(Page segmentation data)
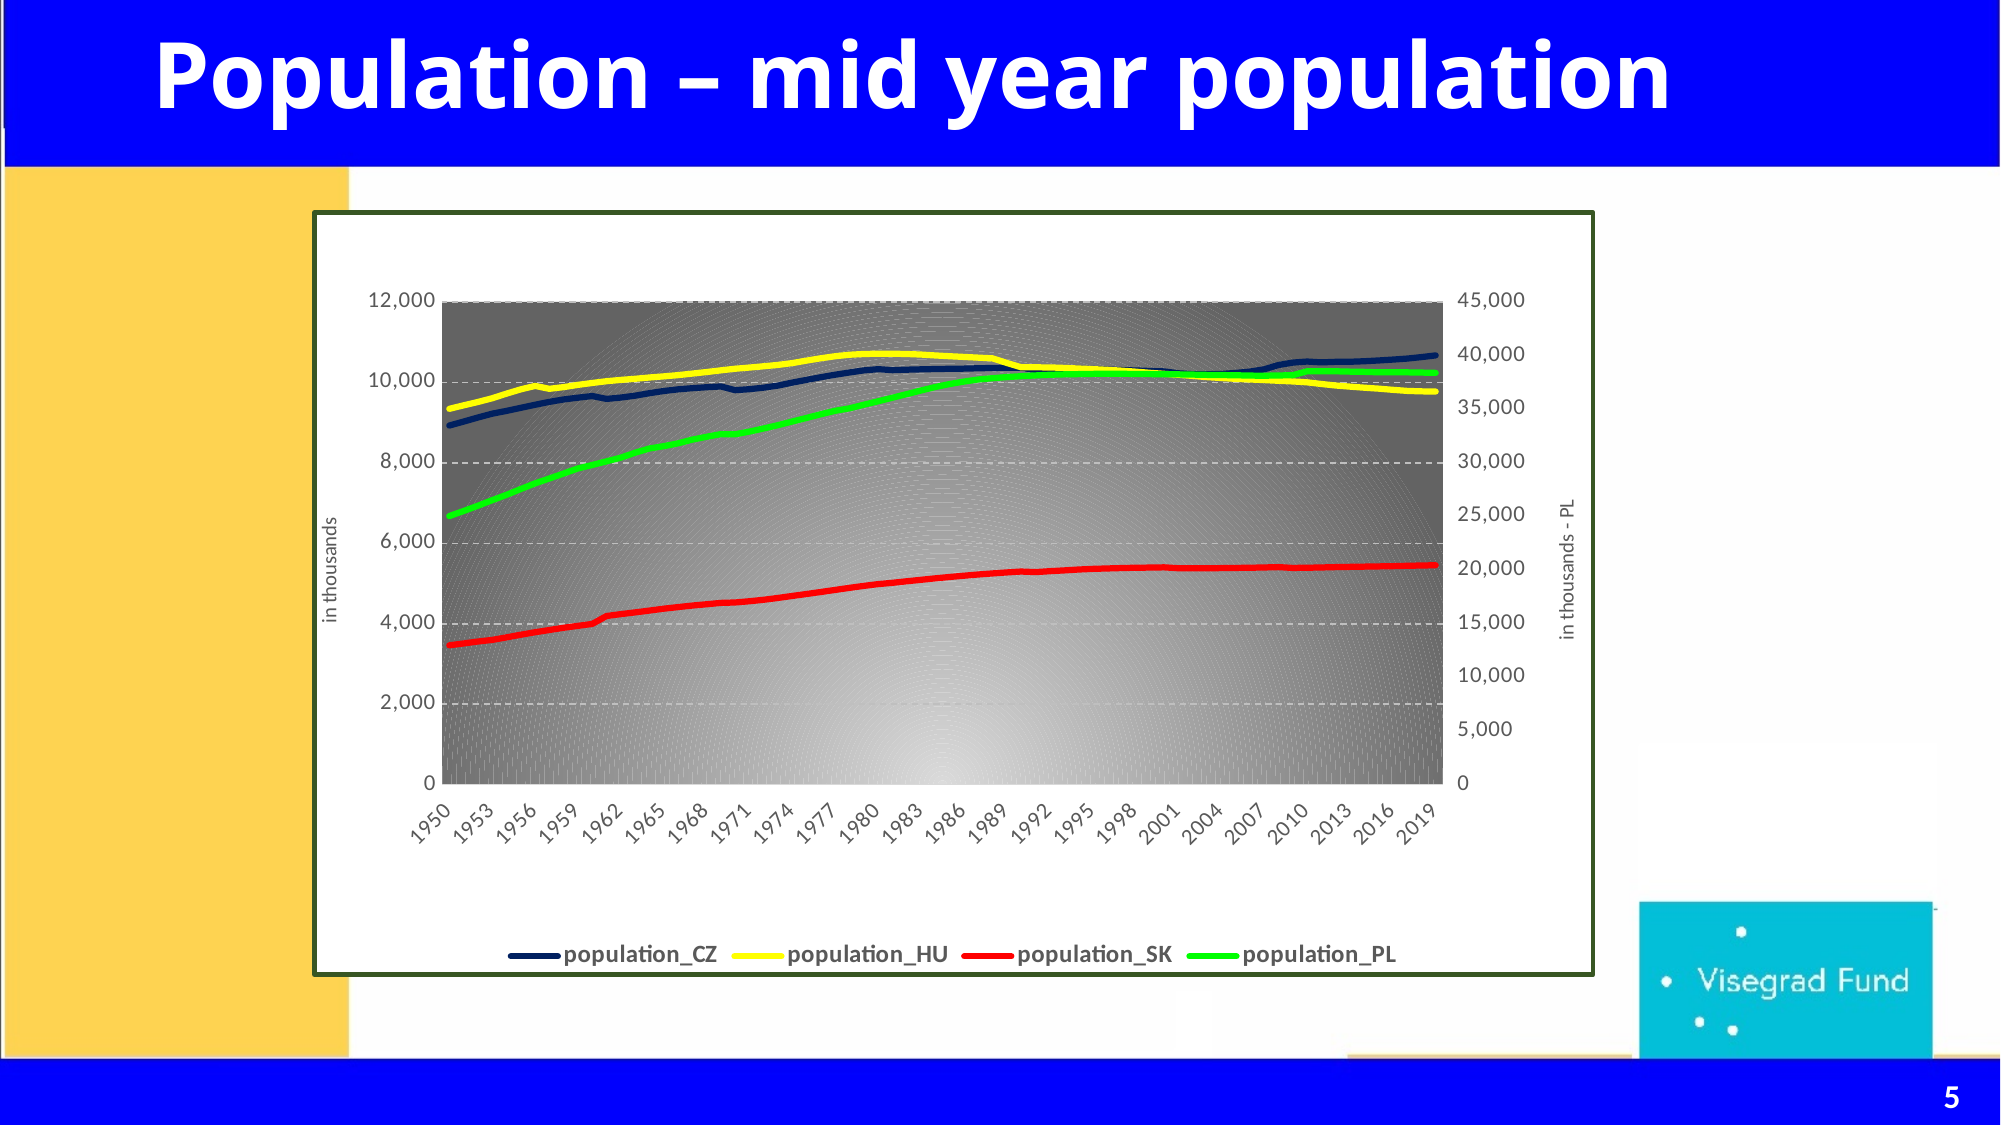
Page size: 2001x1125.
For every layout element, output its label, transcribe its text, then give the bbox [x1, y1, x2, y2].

chart [312, 210, 1596, 977]
picture [0, 0, 2001, 1125]
title Population – mid year population [137, 20, 1863, 137]
slide_number 5 [1525, 1065, 1976, 1125]
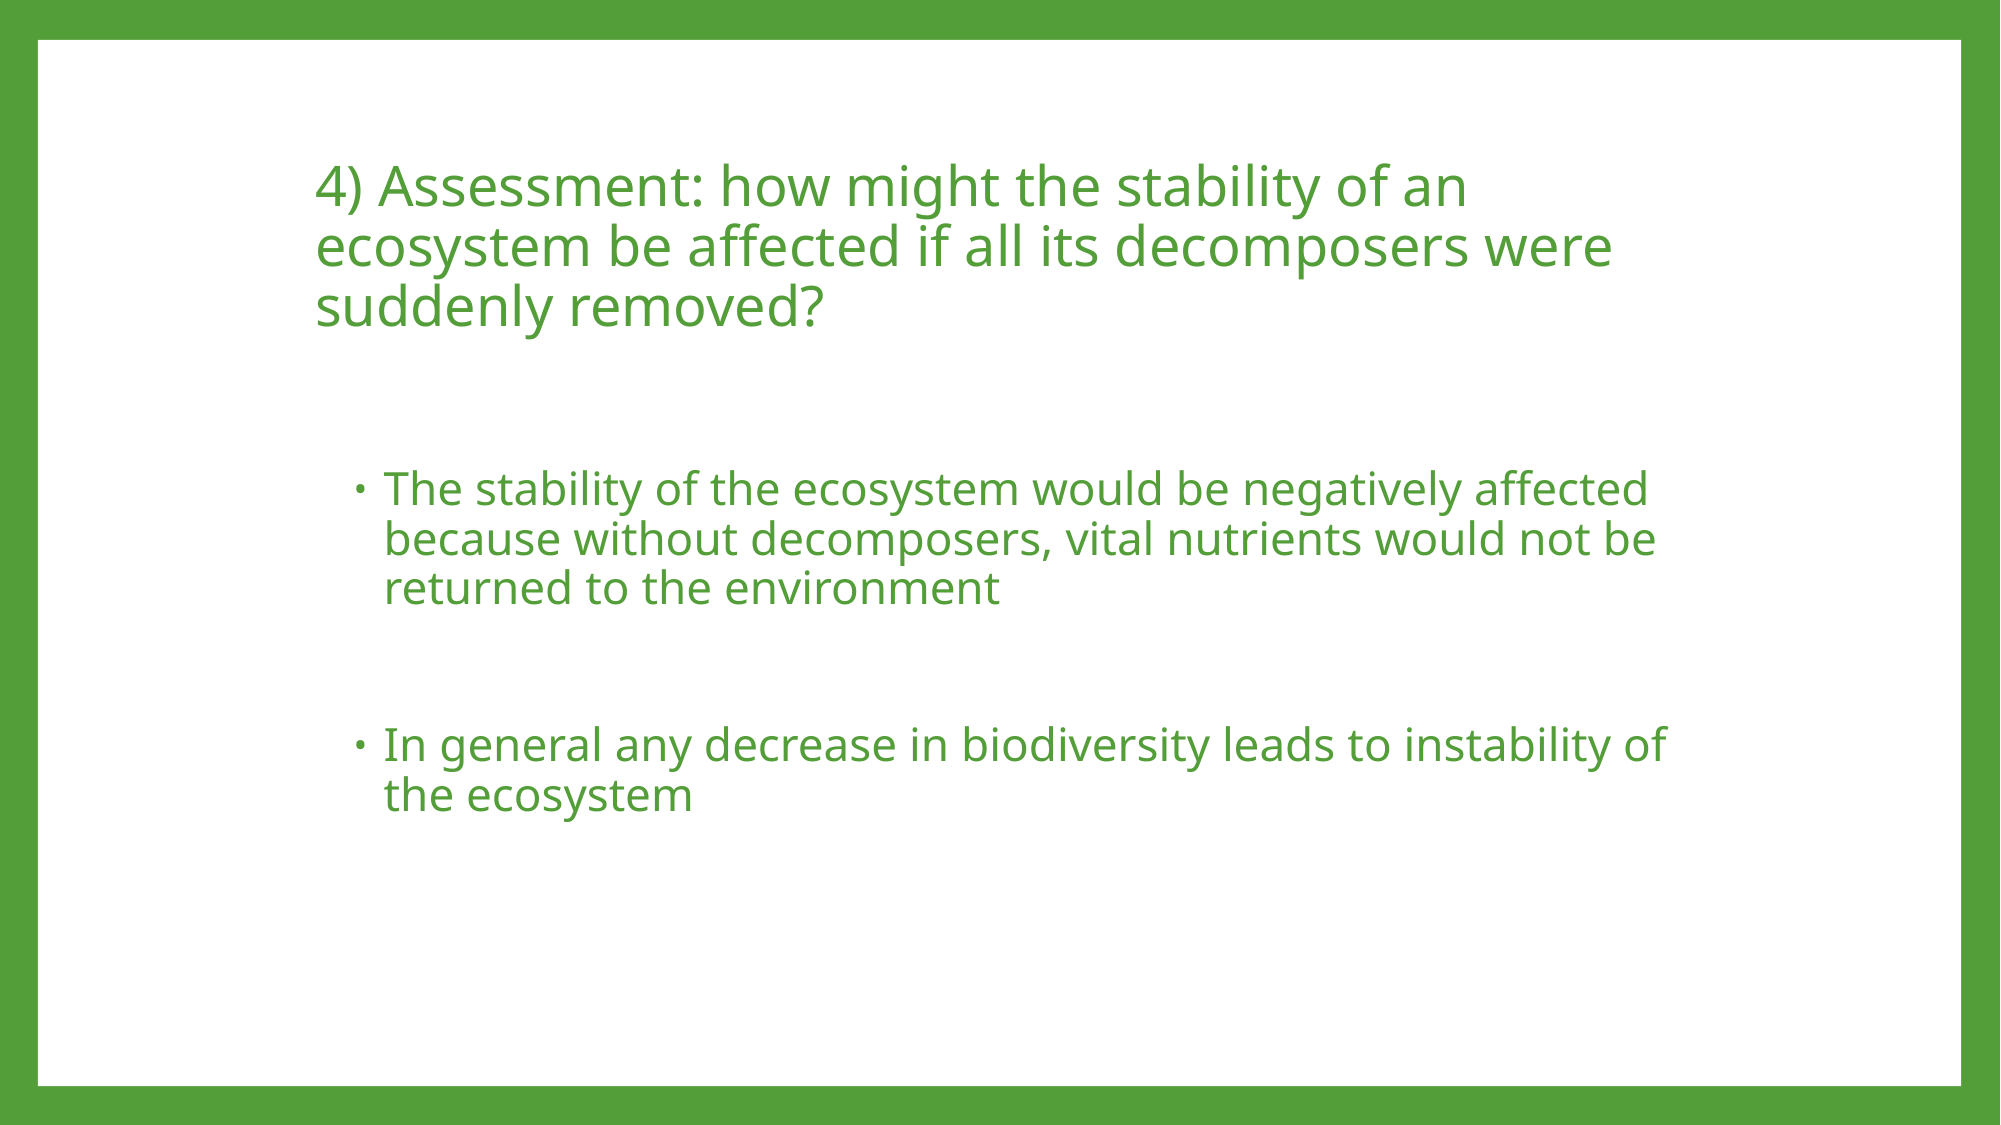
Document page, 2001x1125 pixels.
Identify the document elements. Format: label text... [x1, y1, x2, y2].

list The stability of the ecosystem would be negatively affected because without decomposers, vital nutrients would not be returned to the environment In general any decrease in biodiversity leads to instability of the ecosystem [331, 458, 1694, 1007]
title 4) Assessment: how might the stability of an ecosystem be affected if all its decomposers were suddenly removed? [300, 149, 1725, 347]
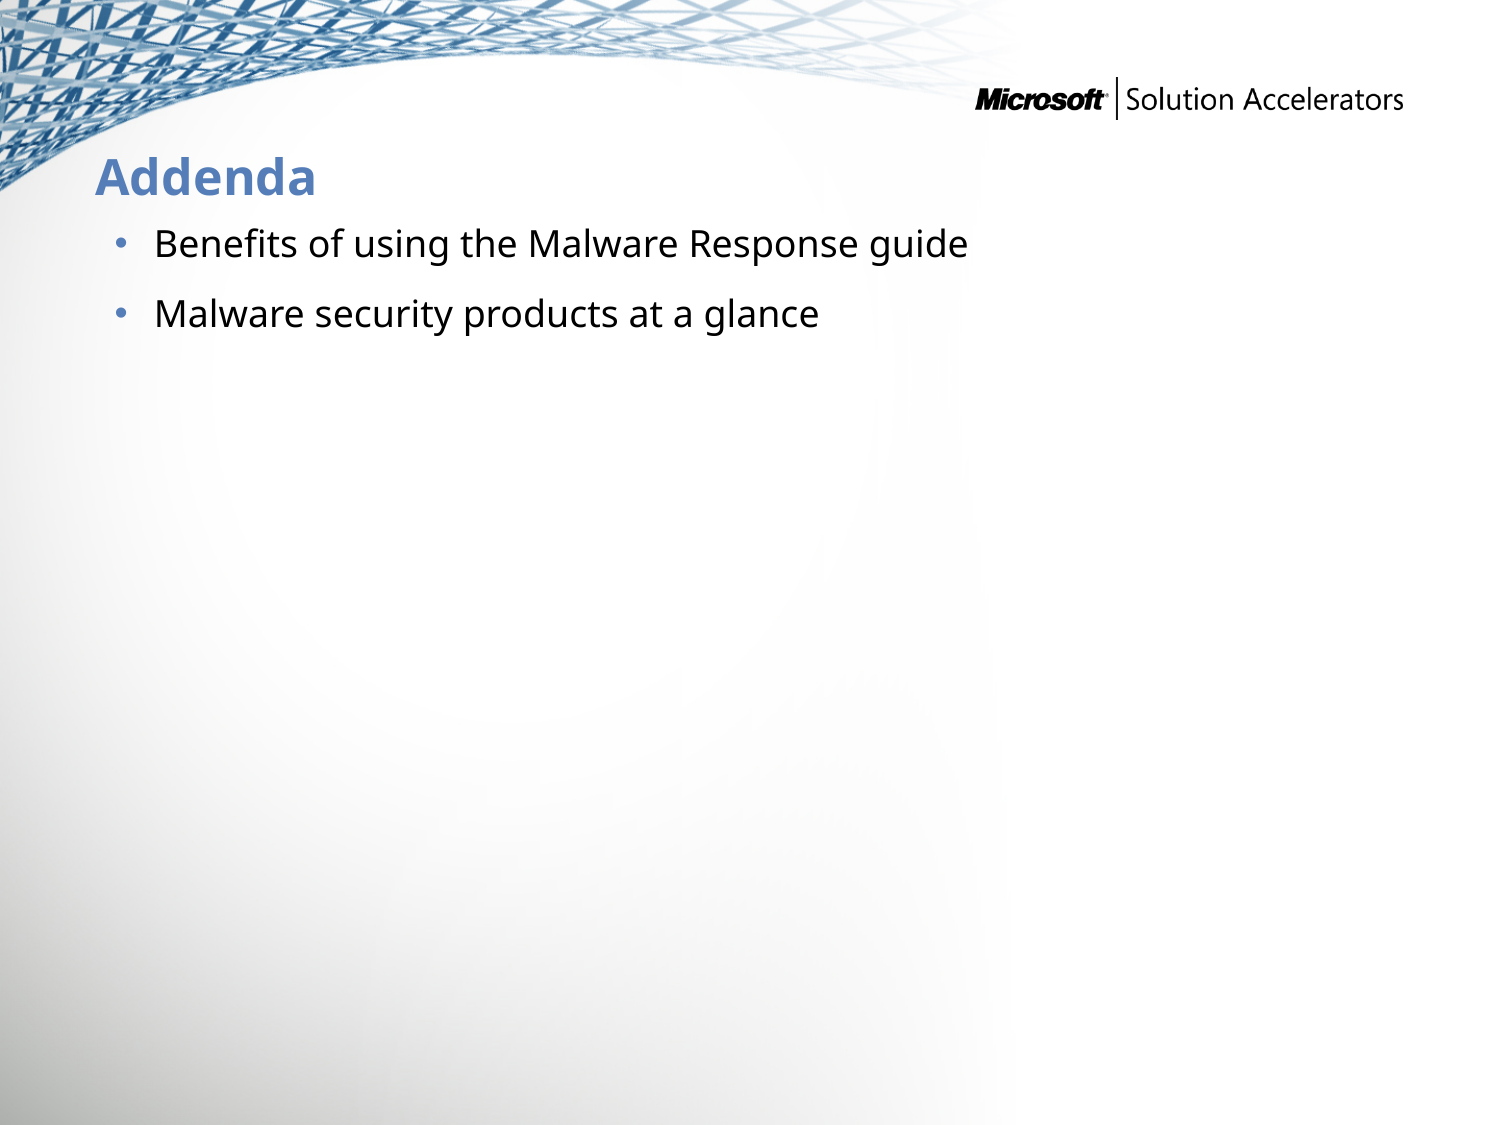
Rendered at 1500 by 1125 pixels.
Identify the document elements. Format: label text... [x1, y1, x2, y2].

picture [0, 0, 1500, 1125]
title Addenda [88, 138, 1439, 214]
text_box Benefits of using the Malware Response guide Malware security products at a glance [99, 212, 1238, 343]
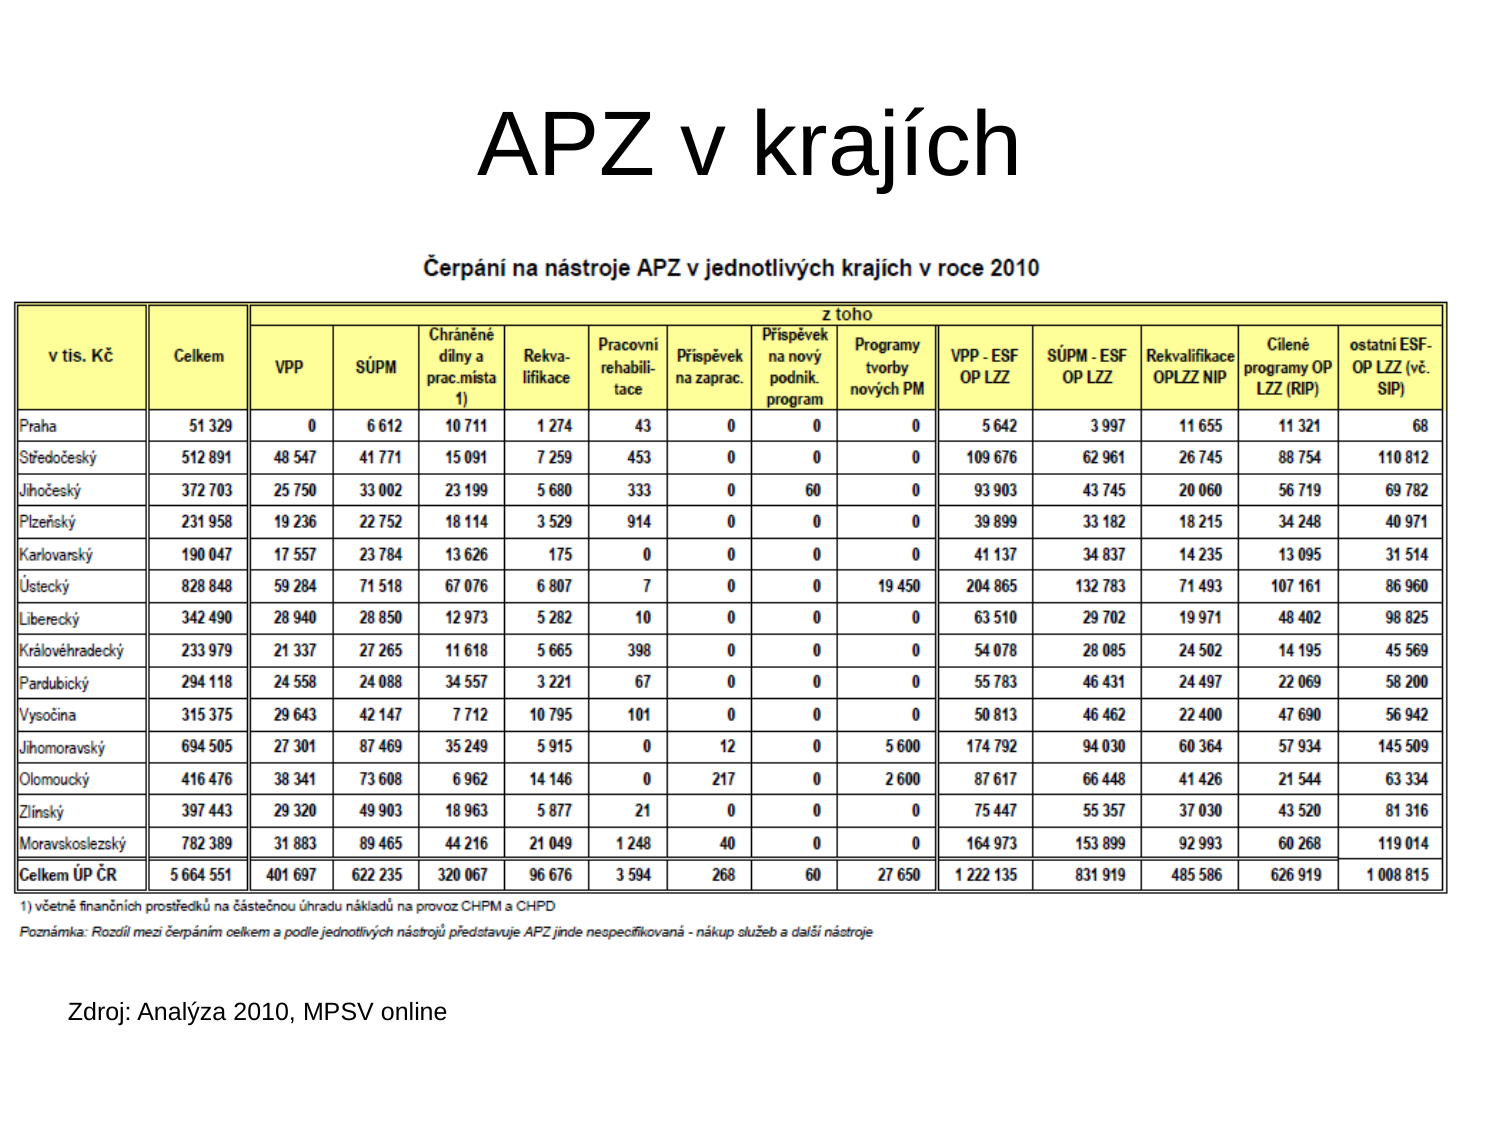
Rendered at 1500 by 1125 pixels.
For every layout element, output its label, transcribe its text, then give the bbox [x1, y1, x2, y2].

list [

* WORK REQUIRED
Copy the records exactly; no image should appear in the result.

* SOLUTION FOR THIS EXERCISE
Page size: 2001x1125.
For every layout element, output its label, transcribe its text, then give the bbox [x1, y1, x2, y2].

chart [312, 210, 1596, 977]
picture [0, 0, 2001, 1125]
title Population – mid year population [137, 20, 1863, 137]
slide_number 5 [1525, 1065, 1976, 1125]
Document page, 2001x1125 pixels.
Identify the document elements. Format: label text... [x1, y1, x2, y2].

list The stability of the ecosystem would be negatively affected because without decomposers, vital nutrients would not be returned to the environment In general any decrease in biodiversity leads to instability of the ecosystem [331, 458, 1694, 1007]
title 4) Assessment: how might the stability of an ecosystem be affected if all its decomposers were suddenly removed? [300, 149, 1725, 347]
Rendered at 1500 by 1125 pixels.
Identify the document elements. Format: label text... [x1, y1, x2, y2].

picture [0, 0, 1500, 1125]
title Addenda [88, 138, 1439, 214]
text_box Benefits of using the Malware Response guide Malware security products at a glance [99, 212, 1238, 343]
Rendered at 1500 by 1125 pixels.
For every layout element, output its label, transcribe its text, then give the bbox [x1, y1, x2, y2].

list [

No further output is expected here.